If someone has screwed his scale and both are present, I would be pleased about a comment with name / manufacturer of the balance.
Raspberry Pi Scale – Assembling
Before the load cell is connected to the HX711 weight sensor, it should be mounted on the two plates. For this I made markings with a ballpoint pen on the wooden boards, where the screws come in. With a drill I drilled the holes and inserted the screws. Between the screw and the load cell, there should be a nut, which serves as a protection to the board (see pictures).
The nuts should be well tightened so that the screws do not slip off the board.

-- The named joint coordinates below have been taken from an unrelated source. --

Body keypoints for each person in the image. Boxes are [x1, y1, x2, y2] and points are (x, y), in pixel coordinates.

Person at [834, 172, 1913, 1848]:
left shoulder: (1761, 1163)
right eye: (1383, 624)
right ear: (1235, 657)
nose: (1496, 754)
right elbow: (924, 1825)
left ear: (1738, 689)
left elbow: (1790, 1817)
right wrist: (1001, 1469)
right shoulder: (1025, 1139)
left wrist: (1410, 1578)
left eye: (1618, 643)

If the construction is complete, we can go to the HX711. The four cables of the Load Cell must be connected to the weight sensor. The green HX711, however, has six connections, of which we only need four for the cables. The connection is as follows:
- Red: E+
- Black: E-
- Green: A-
- White: A+
The pins labeled B+/B- remain empty. Apparently there are versions of the sensor. Where the pins are labeled S+/S- instead of A+/A-.
Now you just have to connect the sensor to the Raspberry Pi. Since this also has only four connections, the wiring is quite simple:
- VCC to Raspberry Pi Pin 2 (5V)
- GND to Raspberry Pi Pin 6 (GND)
- DT to Raspberry Pi Pin 29 (GPIO 5)
- SCK to Raspberry Pi Pin 31 (GPIO 6)
Schematically, the connection to a Raspberry Pi 3 then looks as follows:
Of course, you can also change the pin assignments of DT and SCK, e.g. If you have an older model. However, you have to adjust the corresponding pins then synonymous in the code.

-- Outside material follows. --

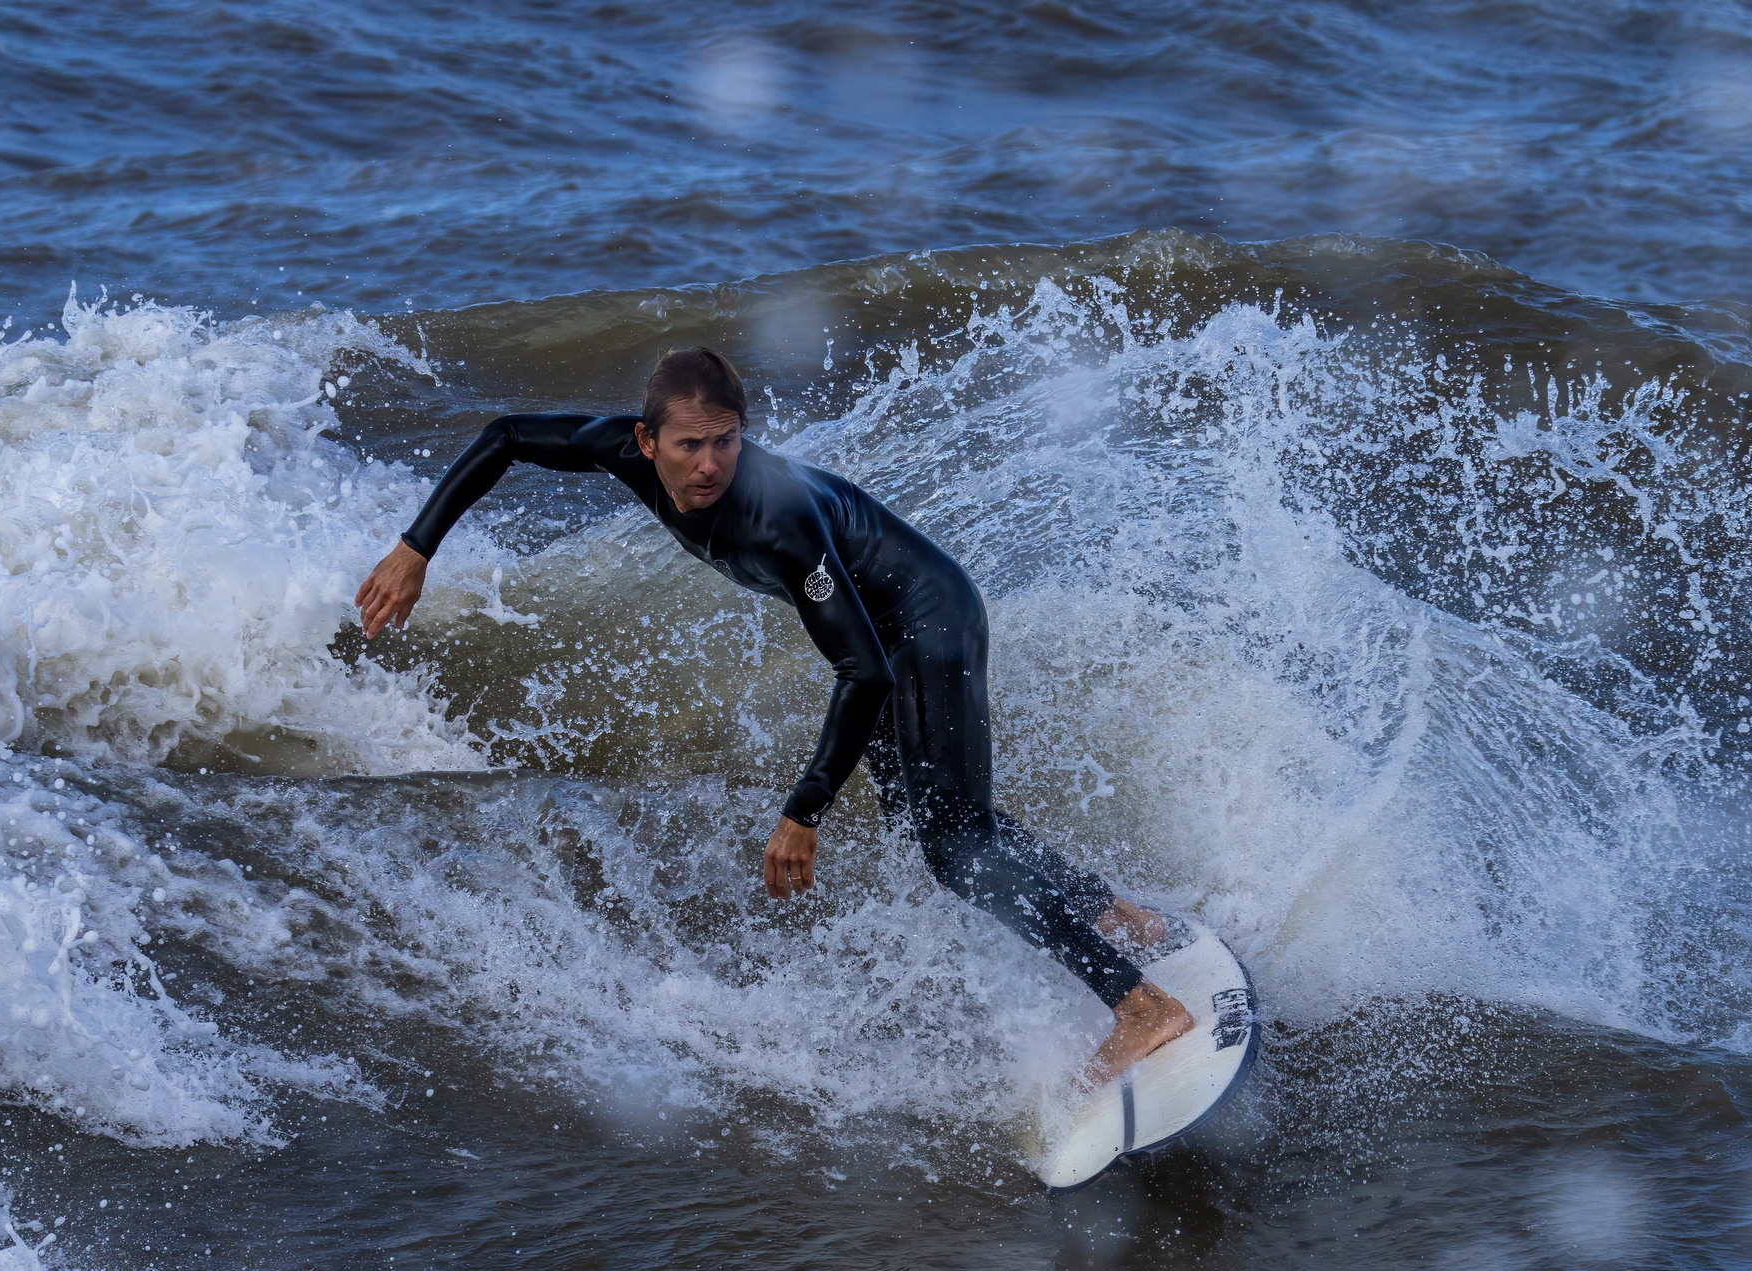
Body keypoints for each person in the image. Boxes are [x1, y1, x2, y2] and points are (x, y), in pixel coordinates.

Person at [355, 348, 1193, 1082]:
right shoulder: (619, 450)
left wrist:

Raspberry Pi Weight Sensor Software
To measure the weight and to read out the value we use a Python library. Although there are corresponding C ++ libraries, however, I have no good experience with that. First, we will clone the project:
git clone https://github.com/tatobari/hx711py
It contains an
example.py file which shows the function of the library and can also be used. Before that, however, a few adjustments are necessary.

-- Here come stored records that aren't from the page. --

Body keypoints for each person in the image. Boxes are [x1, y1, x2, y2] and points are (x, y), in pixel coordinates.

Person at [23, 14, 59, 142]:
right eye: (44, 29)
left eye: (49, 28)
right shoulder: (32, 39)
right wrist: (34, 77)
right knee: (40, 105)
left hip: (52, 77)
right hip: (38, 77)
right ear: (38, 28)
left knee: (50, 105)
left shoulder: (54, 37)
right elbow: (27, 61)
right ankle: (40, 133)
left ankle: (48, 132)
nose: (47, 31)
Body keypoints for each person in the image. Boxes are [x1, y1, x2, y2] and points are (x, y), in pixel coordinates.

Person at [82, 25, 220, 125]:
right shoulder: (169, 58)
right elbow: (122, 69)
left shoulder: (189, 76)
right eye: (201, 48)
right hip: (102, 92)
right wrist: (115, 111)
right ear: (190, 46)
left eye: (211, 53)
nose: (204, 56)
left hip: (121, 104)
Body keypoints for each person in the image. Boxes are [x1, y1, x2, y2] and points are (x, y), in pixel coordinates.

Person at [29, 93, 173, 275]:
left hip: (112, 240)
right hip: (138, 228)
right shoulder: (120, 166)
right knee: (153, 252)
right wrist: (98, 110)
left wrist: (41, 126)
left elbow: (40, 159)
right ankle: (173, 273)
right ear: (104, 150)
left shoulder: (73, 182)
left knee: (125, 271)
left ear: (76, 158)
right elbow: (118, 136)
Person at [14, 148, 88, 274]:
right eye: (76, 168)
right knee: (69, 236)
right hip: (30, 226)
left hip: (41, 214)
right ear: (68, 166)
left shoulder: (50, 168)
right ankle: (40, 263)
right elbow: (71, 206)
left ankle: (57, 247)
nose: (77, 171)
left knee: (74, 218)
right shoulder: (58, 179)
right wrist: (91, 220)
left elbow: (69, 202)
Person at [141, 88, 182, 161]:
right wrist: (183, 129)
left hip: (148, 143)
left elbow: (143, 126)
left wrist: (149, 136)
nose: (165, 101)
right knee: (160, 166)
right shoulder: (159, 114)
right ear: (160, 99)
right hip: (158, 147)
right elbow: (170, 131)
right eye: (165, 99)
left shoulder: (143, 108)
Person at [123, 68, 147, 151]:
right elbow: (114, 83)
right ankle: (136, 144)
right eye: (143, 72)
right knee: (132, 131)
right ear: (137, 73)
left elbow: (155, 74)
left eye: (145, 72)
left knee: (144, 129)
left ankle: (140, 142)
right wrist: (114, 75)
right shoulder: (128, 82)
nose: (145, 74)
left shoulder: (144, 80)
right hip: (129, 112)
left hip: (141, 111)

First we will edit this file:
cd hx711py sudo nano example.py
We are looking for the line in which the reference unit is set and comment it out with a hashtag sign, so that the line looks as follows:
Save it with CTRL+O and exit with CTRL+X. This reference unit is the divisor, but we must first find it out in the next step. Meanwhile you can run the example (abort with CTRL+C). The values should appear in the range 0 to 200, but this is not important at this point.
sudo python example.py
First Test of our Raspberry Pi Scale
The correct calibration of the weight sensor and the Raspberry Pi balance is crucial. For this we need a comparison object whose weight we know. For example, I have taken two packs of rice (1kg each), since it is recommended to choose an average value of the maximum (my load cell could be used up to 5 kilograms). Place it on the scale and run it again with
sudo python example.py. The displayed values can be positive as well as negative. In my case were displayed at 2kg (= 2000 gramm) values around -882000. My reference value is thus
-882000 ÷ 2000 = -441.
We then edit the sample file in the same way as above descirbed, remove the comment hashtag and enter this value accordingly. My line now looks as follows:
After saving and starting the file, the weights should now be displayed as shown in the following video. Since I had the problem that sometimes values below 0 slipped and this should not be possible, I have extended the line, in which the value is read out. This displays no longer negative weights.
val = max(0, int(hx.get_weight(5)))
In my tests I took a load cell with up to 5kg and calibrated with 2kg. As seen in the video, the measurement is astonishingly accurate. It is important, however, to ensure that the mounted plate does not bend too much (especially the floor plate must be fixed). However, you should be aware that the values outside the range (e.g. above 5kg) will no longer be accurate – a different load cell with its own calibration is required.
How to show text on a LCD display, I have described in this tutorial and in the video also used.